Wednesday, June 09, 2010

When Tolerance Becomes Hate

A high school classmate just posted this quote from writer G.K. Chesterton over on Facebook:
Tolerance is the virtue of a man [sic] without convictions.
It was great seeing Chesterton's words. I love him anyway! He was a big joyous man who was loved even by the atheists with whom he debated.

But these particular words of Chesterton's relate to issues I've been thinking about a lot lately.

These days, we--Christians and non-Christians in the West--have elevated "tolerance" to the highest human virtue. So much so, in fact, that a member of one of my former parishes told me once that, so far as he could tell, the gospel message was, "Live and let live." I wondered what Bible he had been reading.
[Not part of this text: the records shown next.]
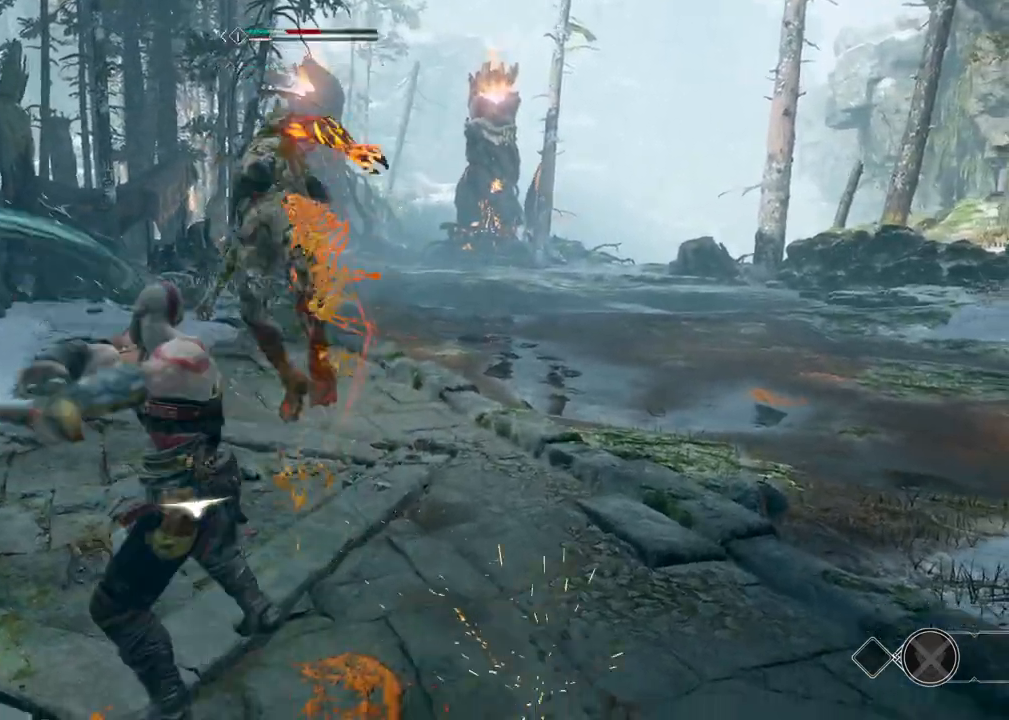
{"keys": ["w"], "mouse": ["left"], "events": [[100, "1", "down"], [217, "1", "up"], [233, "mouse_left", "down"], [300, "mouse_left", "up"], [350, "mouse_left", "down"], [433, "mouse_left", "up"], [500, "mouse_left", "down"]]}
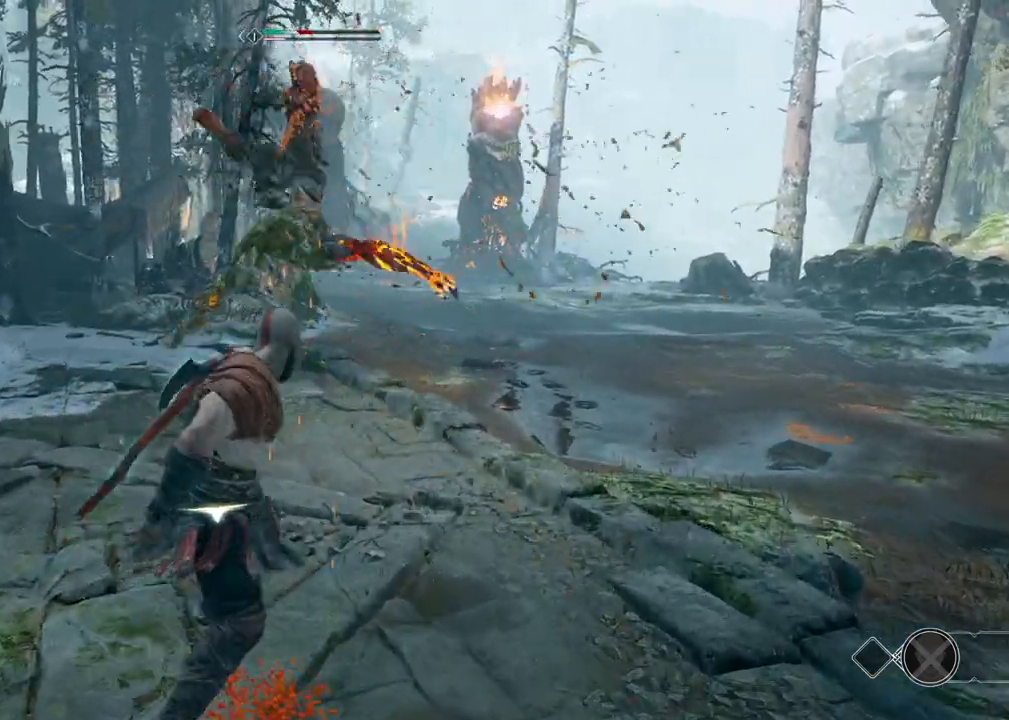
{"keys": ["w"], "mouse": ["left"], "events": [[67, "mouse_left", "up"], [117, "mouse_left", "down"], [183, "mouse_left", "up"], [267, "mouse_left", "down"], [317, "mouse_left", "up"], [383, "mouse_left", "down"], [433, "mouse_left", "up"], [500, "mouse_left", "down"]]}
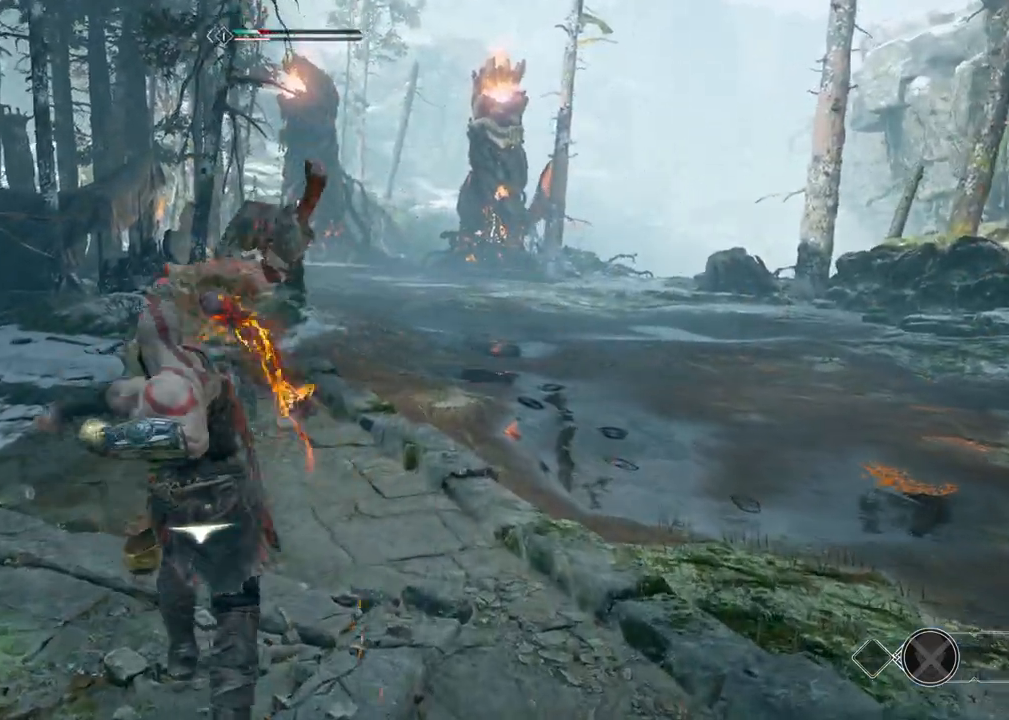
{"keys": ["w"], "mouse": ["left"], "events": [[67, "mouse_left", "up"], [117, "mouse_left", "down"], [200, "mouse_left", "up"], [367, "1", "down"], [433, "mouse_left", "down"], [483, "1", "up"]]}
Christians should have no desire--any more than Jesus Himself did--to coerce people into repentance for sin or faith in Christ, of course. (That's why I oppose political involvement by the Church or by pastors.) No one comes to faith in Christ and no one places themselves under the pull of God's Holy Spirit toward holy living by coercion.

But a "live and let live" attitude is usually just another way of saying, "Live and let die." Or, "Live and ignore." For believers in Christ, when tolerance comes up against God's revealed truth, tolerance must give way to truth. It must also give way to love.

If a child has the notion that sticking her or his finger into an electrical outlet would be fun, the last thing a responsible parent would do is tolerate this impulse. The parent would do everything conceivable to prevent the child from harming himself or herself. Love and truth would trump parental tolerance.

Just so, the Church has a God-given responsibility to militate against a lazy, indifferent tolerance, to instead, opt for love and truth in warning people who ask us for an account for the hope that is in us through Christ, to make them aware of the destructive consequences of flouting God's will, whether it's expressed in materialism, injustice, egotism, lovelessness, covetousness, or sex outside of marriage.

If we claim to love family or friends, then to tolerate rationalizations for sin is to conspire in the deaths of those Christ calls us to love and with whom Christ commissions us to share the gospel.

Tolerance becomes hate when we refuse to speak the truth in love, when we fail to share the good news of new life for all who turn from sin and believe in Jesus Christ.

2 comments:

Spencer Troxell said...

We're on the same page here, Mark.

We're too often afraid to be uncomfortable, and too afraid to make others uncomfortable by being real.

Sometimes I wonder if the reason people don't discuss serious ideas seriously is based on some kind of unspoken contract that 'If I don't make you think too hard about your silly ideas, you won't make me think too hard about mine, and everyone can go home happy.'

Relativism is weak and annoying.

PS: Very few people have given us as many worthwhile quotations as G.K. Chesterton.

Charlie said...

Speaking the truth in love is very difficult, because speaking the truth stirs up conflict, and I think there is something about us moderns that has grown very tired of conflict. I suppose it has to do with living in an age when we are constantly assaulted by violence. Violent images and acts and words seem inescapable. We long for peace.

Tolerance seems like a means to peace. If we could only just all get along, things would quiet down. Tolerance looks to some like a foundation for peace, but as you point out, it forces us to duck certain important truths, especially the truth that Jesus is Lord, and peace is contingent on all creation bowing to him.